Measles is transmitted by direct contact with infectious droplets or, less commonly, by airborne spread. Measles is one of the most highly communicable of all infectious diseases, with an approximate basic reproductive number of 12–18 in developed countries2 (see section 1.1.1). There is a prodromal phase of two to four days with fever, conjunctivitis, coryza and Koplik’s spots on the buccal mucosa. The characteristic maculopapular rash appears first behind the ears on the third to seventh day, spreads over three to four days from the head and face, over the trunk to the extremities. It lasts for up to one week. The patient is most unwell during the ﬁrst day or two after the appearance of the rash.
The incubation period is about 10 days, but may be 7 to 18 days from exposure to onset of fever. It may be longer in those given immunoglobulin after exposure. Measles is highly infectious from five days before to five days after rash onset, counting the day of rash onset as day one. Complications are common, occurring in 10 percent of cases (see Table 11.1 in section 11.7.2), and include otitis media, pneumonia, croup and diarrhoea. Encephalitis has been reported in 1 in every 1000 cases, of whom some 15 percent die and a further 25–35 percent are left with permanent neurological damage.

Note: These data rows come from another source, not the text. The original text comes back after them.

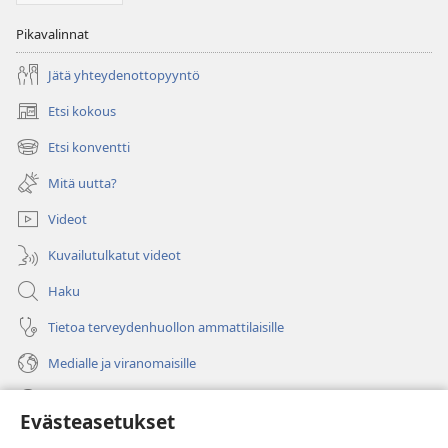
Pikavalinnat
Jätä yhteydenottopyyntö
Etsi kokous
(avaa
uuden
Etsi konventti
(avaa
ikkunan)
uuden
Mitä uutta?
ikkunan)
Videot
Kuvailutulkatut videot
Haku
Tietoa terveydenhuollon ammattilaisille
Medialle ja viranomaisille
Ohje
Evästeasetukset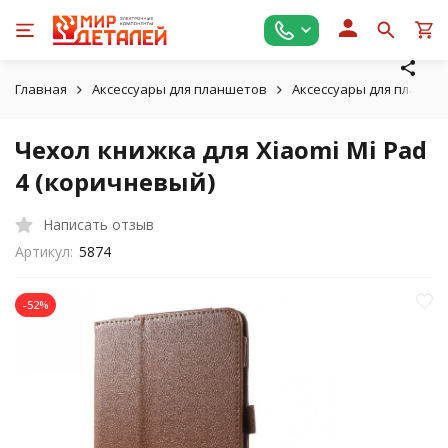
Главная
Аксессуары для планшетов
Аксессуары для планшет
Чехол книжка для Xiaomi Mi Pad
4 (коричневый)
Написать отзыв
Артикул:
5874
-52%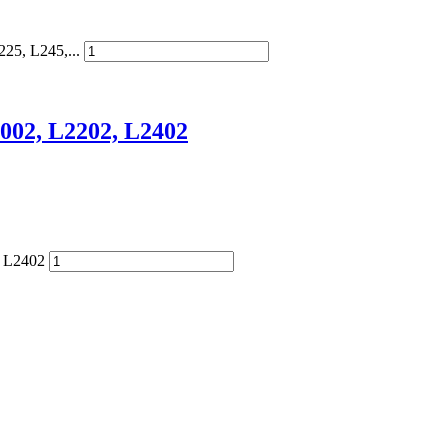
225, L245,...
2002, L2202, L2402
, L2402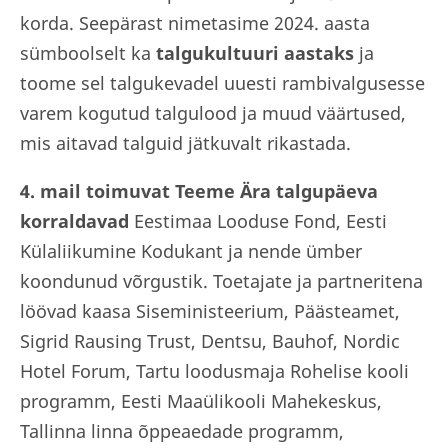
korda. Seepärast nimetasime 2024. aasta
sümboolselt ka
talgukultuuri aastaks
ja
toome sel talgukevadel uuesti rambivalgusesse
varem kogutud talgulood ja muud väärtused,
mis aitavad talguid jätkuvalt rikastada.
4. mail toimuvat Teeme Ära talgupäeva
korraldavad
Eestimaa Looduse Fond, Eesti
Külaliikumine Kodukant ja nende ümber
koondunud võrgustik. Toetajate ja partneritena
löövad kaasa Siseministeerium, Päästeamet,
Sigrid Rausing Trust, Dentsu, Bauhof, Nordic
Hotel Forum, Tartu loodusmaja Rohelise kooli
programm, Eesti Maaülikooli Mahekeskus,
Tallinna linna õppeaedade programm,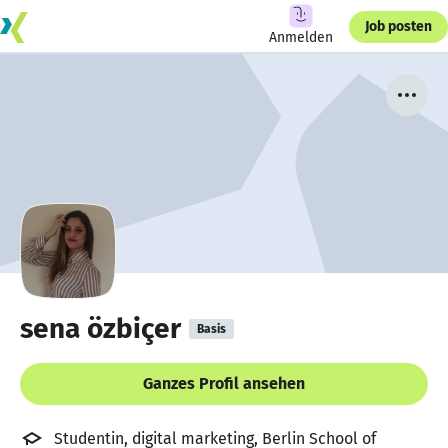
Job posten
Anmelden
sena özbiçer
Basis
Ganzes Profil ansehen
Studentin, digital marketing, Berlin School of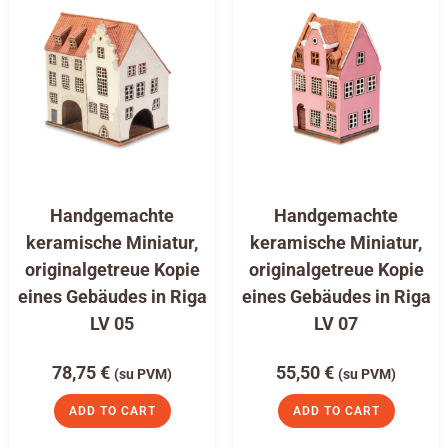
Handgemachte
Handgemachte
keramische Miniatur,
keramische Miniatur,
originalgetreue Kopie
originalgetreue Kopie
eines Gebäudes in Riga
eines Gebäudes in Riga
LV 05
LV 07
78,75
€
55,50
€
(su PVM)
(su PVM)
ADD TO CART
ADD TO CART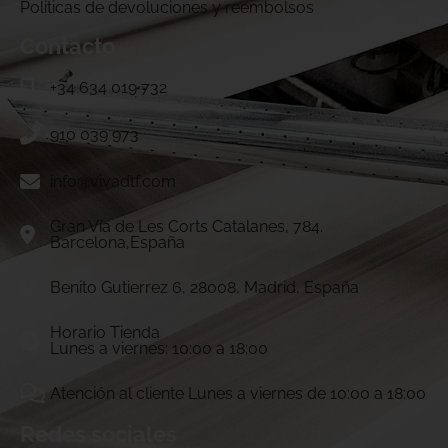
Politicas de devoluciones y reembolsos
Contacto
+34 634 019 732
910 039 973
info@vivadtf.com
Gran Vía de Les Corts Catalanes, 784.
Barcelona,España
Benito Gutierrez 6, 28008, Madrid, España
Horario Tienda
Lunes a viernes: 10:00 a 18:00
Atención al cliente Lunes a viernes de 10:00 a 18:00
Redes sociales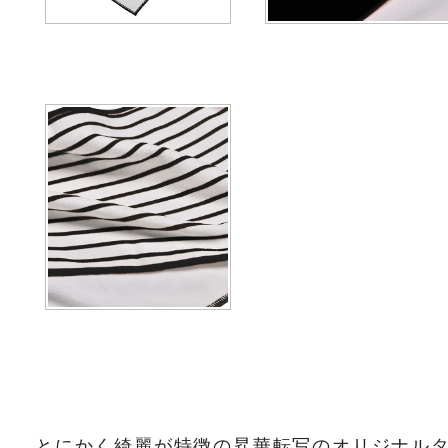
とにかく綺麗が特徴の昇華転写のオリジナル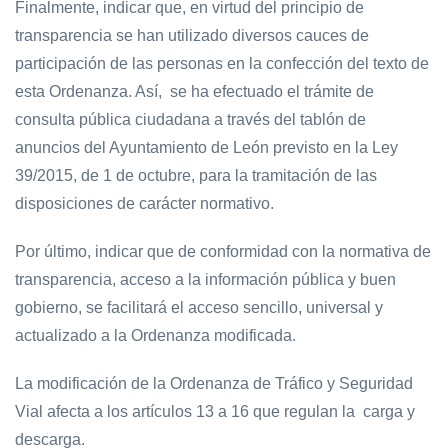
Finalmente, indicar que, en virtud del principio de
transparencia se han utilizado diversos cauces de
participación de las personas en la confección del texto de
esta Ordenanza. Así, se ha efectuado el trámite de
consulta pública ciudadana a través del tablón de
anuncios del Ayuntamiento de León previsto en la Ley
39/2015, de 1 de octubre, para la tramitación de las
disposiciones de carácter normativo.
Por último, indicar que de conformidad con la normativa de
transparencia, acceso a la información pública y buen
gobierno, se facilitará el acceso sencillo, universal y
actualizado a la Ordenanza modificada.
La modificación de la Ordenanza de Tráfico y Seguridad
Vial afecta a los artículos 13 a 16 que regulan la carga y
descarga.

Other complications of measles include bronchiolitis, sinusitis, myocarditis, corneal ulceration, mesenteric adenitis, hepatitis and immune thrombocytopenic purpura (ITP or thrombocytopenia).

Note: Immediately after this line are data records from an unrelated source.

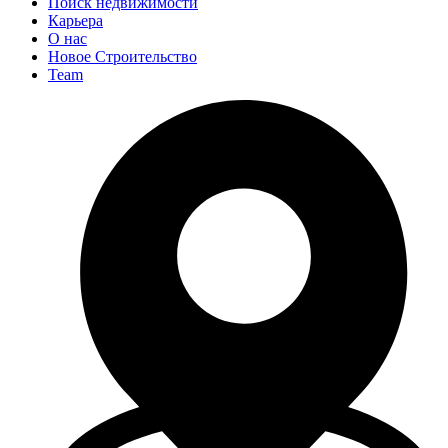
Поиск недвижимости
Карьера
О нас
Новое Строительство
Team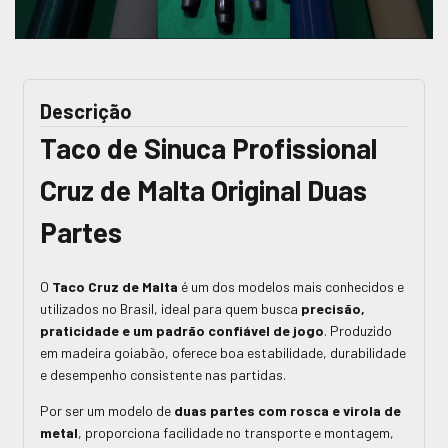
Descrição
Taco de Sinuca Profissional
Cruz de Malta Original Duas
Partes
O
Taco Cruz de Malta
é um dos modelos mais conhecidos e
utilizados no Brasil, ideal para quem busca
precisão,
praticidade e um padrão confiável de jogo
. Produzido
em madeira goiabão, oferece boa estabilidade, durabilidade
e desempenho consistente nas partidas.
Por ser um modelo de
duas partes com rosca e virola de
metal
, proporciona facilidade no transporte e montagem,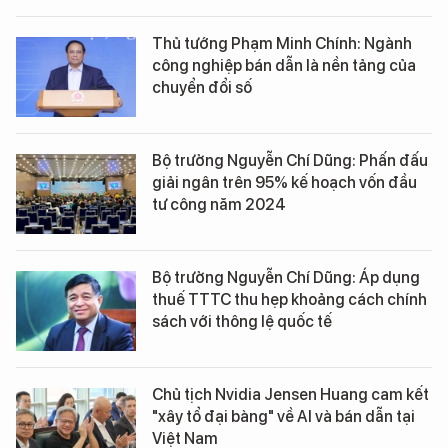
Thủ tướng Phạm Minh Chính: Ngành
công nghiệp bán dẫn là nền tảng của
chuyển đổi số
Bộ trưởng Nguyễn Chí Dũng: Phấn đấu
giải ngân trên 95% kế hoạch vốn đầu
tư công năm 2024
Bộ trưởng Nguyễn Chí Dũng: Áp dụng
thuế TTTC thu hẹp khoảng cách chính
sách với thông lệ quốc tế
Chủ tịch Nvidia Jensen Huang cam kết
"xây tổ đại bàng" về AI và bán dẫn tại
Việt Nam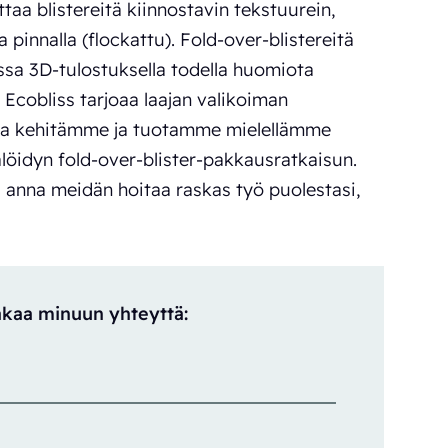
taa blistereitä kiinnostavin tekstuurein,
pinnalla (flockattu). Fold-over-blistereitä
sa 3D-tulostuksella todella huomiota
Ecobliss tarjoaa laajan valikoiman
ä, ja kehitämme ja tuotamme mielellämme
älöidyn fold-over-blister-pakkausratkaisun.
i anna meidän hoitaa raskas työ puolestasi,
takaa minuun yhteyttä: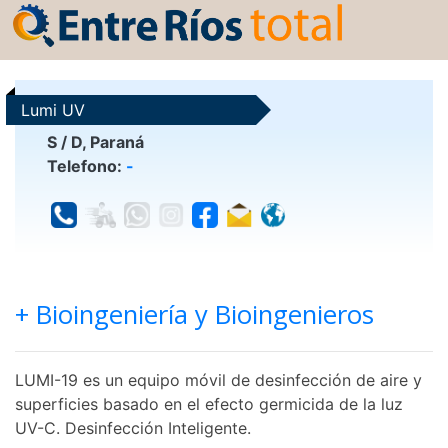
Lumi UV
S / D, Paraná
Telefono:
-
+ Bioingeniería y Bioingenieros
LUMI-19 es un equipo móvil de desinfección de aire y
superficies basado en el efecto germicida de la luz
UV-C. Desinfección Inteligente.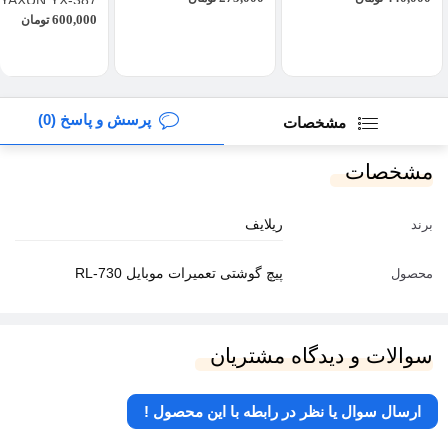
YAXUN YX-387
600,000
تومان
پرسش و پاسخ (0)
مشخصات
مشخصات
ریلایف
برند
پیچ گوشتی تعمیرات موبایل RL-730
محصول
سوالات و دیدگاه مشتریان
ارسال سوال یا نظر در رابطه با این محصول !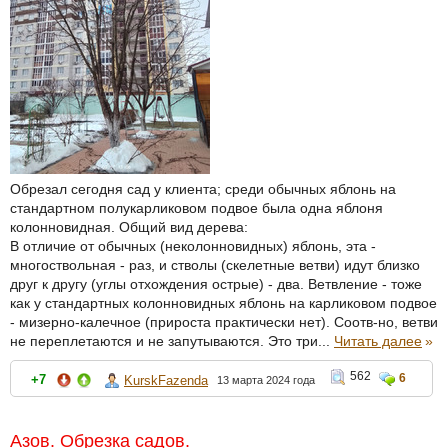
Обрезал сегодня сад у клиента; среди обычных яблонь на
стандартном полукарликовом подвое была одна яблоня
колонновидная. Общий вид дерева:
В отличие от обычных (неколонновидных) яблонь, эта -
многоствольная - раз, и стволы (скелетные ветви) идут близко
друг к другу (углы отхождения острые) - два. Ветвление - тоже
как у стандартных колонновидных яблонь на карликовом подвое
- мизерно-калечное (прироста практически нет). Соотв-но, ветви
не переплетаются и не запутываются. Это три...
Читать далее
»
562
6
+7
KurskFazenda
13 марта 2024 года
Азов. Обрезка садов.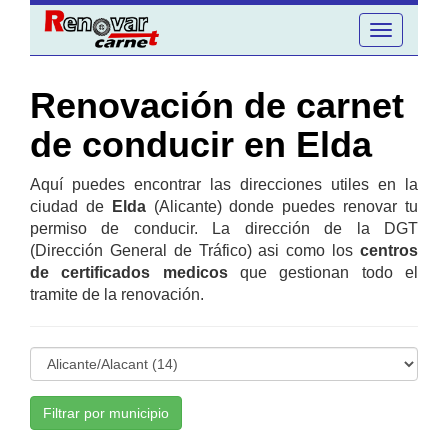
Toggle
navigation
Renovación de carnet
de conducir en Elda
Aquí puedes encontrar las direcciones utiles en la
ciudad de
Elda
(Alicante) donde puedes renovar tu
permiso de conducir. La dirección de la DGT
(Dirección General de Tráfico) asi como los
centros
de certificados medicos
que gestionan todo el
tramite de la renovación.
Filtrar por municipio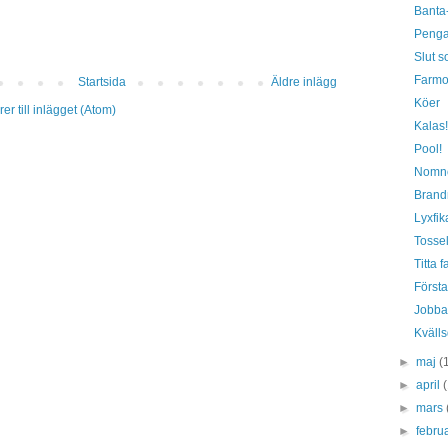
Banta
Pengar
Slut s
Farmo
Startsida
Äldre inlägg
Köer
r till inlägget (Atom)
Kalas!
Pool!
Nomn
Brand
Lyxfik
Tossel
Titta f
Först
Jobba
Kväll
►
maj
(
►
april
►
mars
►
febru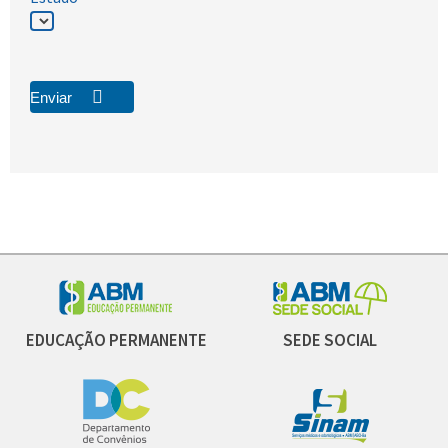
Nome
E-mail
Enviar
EDUCAÇÃO PERMANENTE
SEDE SOCIAL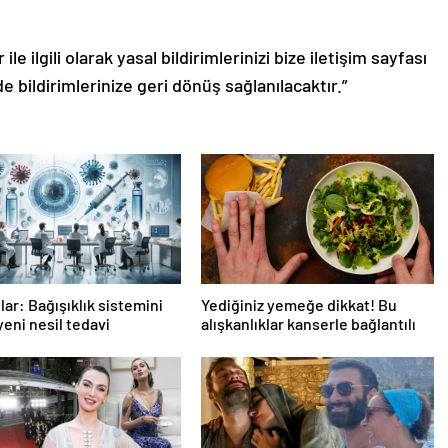
le ilgili olarak yasal bildirimlerinizi bize iletişim sayfası
de bildirimlerinize geri dönüş sağlanılacaktır.”
lar: Bağışıklık sistemini
Yediğiniz yemeğe dikkat! Bu
yeni nesil tedavi
alışkanlıklar kanserle bağlantılı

Sub-acute sclerosing panencephalitis (SSPE), a rare degenerative central nervous system disease resulting from persistent measles virus infection, is fatal. SSPE typically occurs 7 to 10 years after wild-type measles virus infection.3 This complication has virtually disappeared where there is widespread measles immunisation.

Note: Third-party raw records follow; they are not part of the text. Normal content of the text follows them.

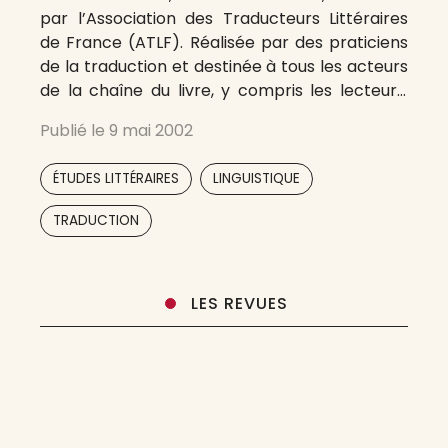
par l’Association des Traducteurs Littéraires
de France (ATLF). Réalisée par des praticiens
de la traduction et destinée à tous les acteurs
de la chaîne du livre, y compris les lecteurs,
elle s’est fixé pour but de livrer une réflexion
Publié le
9 mai 2002
sur le métier de traducteur et d’élaborer un
discours sur cette
,
,
ÉTUDES LITTÉRAIRES
LINGUISTIQUE
TRADUCTION
LES REVUES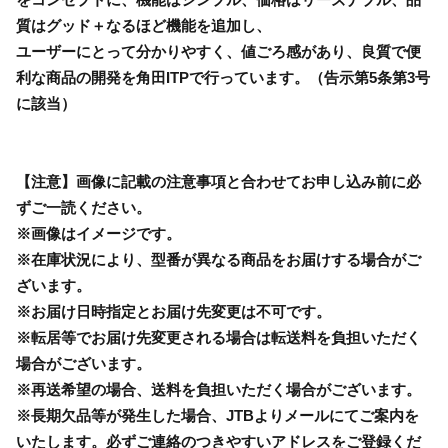
質はグッド＋なるほど機能を追加し、
ユーザーにとって分かりやすく、値ごろ感があり、良質で便
利な商品の開発を角田ITPで行っています。（告示第5条第3号
に該当）
【注意】画像に記載の注意事項と合わせてお申し込み前に必
ずご一読ください。
※画像はイメージです。
※在庫状況により、型番が異なる商品をお届けする場合がご
ざいます。
※お届け日時指定とお届け先変更は不可です。
※転居等でお届け先変更される場合は転送料を負担いただく
場合がございます。
※再送希望の場合、送料を負担いただく場合がございます。
※長期欠品等が発生した場合、JTBよりメールにてご案内を
いたします。必ずご連絡のつきやすいアドレスをご登録くだ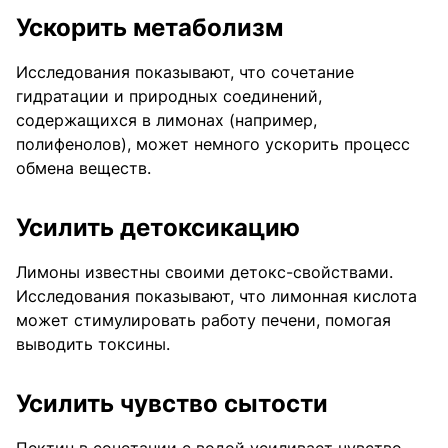
Ускорить метаболизм
Исследования показывают, что сочетание
гидратации и природных соединений,
содержащихся в лимонах (например,
полифенолов), может немного ускорить процесс
обмена веществ.
Усилить детоксикацию
Лимоны известны своими детокс-свойствами.
Исследования показывают, что лимонная кислота
может стимулировать работу печени, помогая
выводить токсины.
Усилить чувство сытости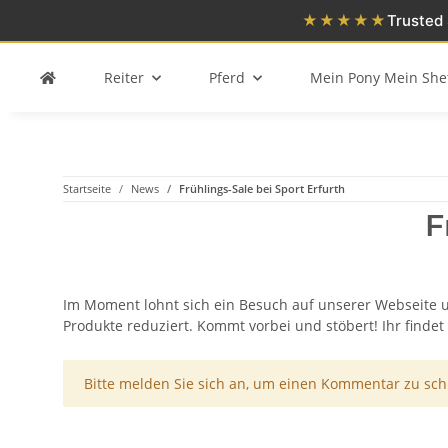
★★★★★
Trusted 
Reiter
Pferd
Mein Pony Mein She
Startseite
News
Frühlings-Sale bei Sport Erfurth
F
Im Moment lohnt sich ein Besuch auf unserer Webseite 
Produkte reduziert. Kommt vorbei und stöbert! Ihr finde
x
Bitte melden Sie sich an, um einen Kommentar zu sch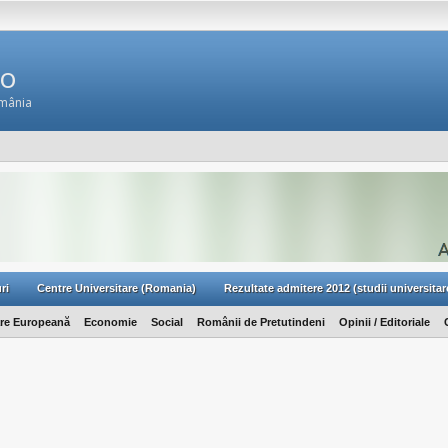
Ro
omânia
ri
Centre Universitare (Romania)
Rezultate admitere 2012 (studii universitar
are Europeană
Economie
Social
Românii de Pretutindeni
Opinii / Editoriale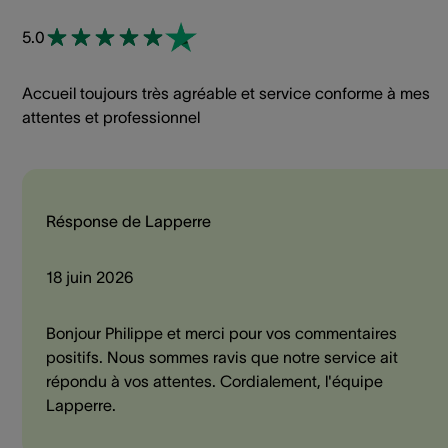
5.0
Accueil toujours très agréable et service conforme à mes
attentes et professionnel
Résponse de Lapperre
18 juin 2026
Bonjour Philippe et merci pour vos commentaires
positifs. Nous sommes ravis que notre service ait
répondu à vos attentes. Cordialement, l'équipe
Lapperre.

The case fatality rate for reported cases of measles in the US is 1–3 per 1000. Measles is particularly severe in the malnourished and in patients with defective cell-mediated immunity, who may develop giant cell pneumonia or encephalitis without evidence of rash, and have a much higher case fatality rate. Measles during pregnancy can cause miscarriage, stillbirth and preterm delivery.1
Measles is also serious in healthy children: over half of all the children who died from measles in the UK between 1970 and 1983 were previously healthy.4 No other conditions were reported as contributing to the death of seven people who died from measles in the 1991 New Zealand epidemic.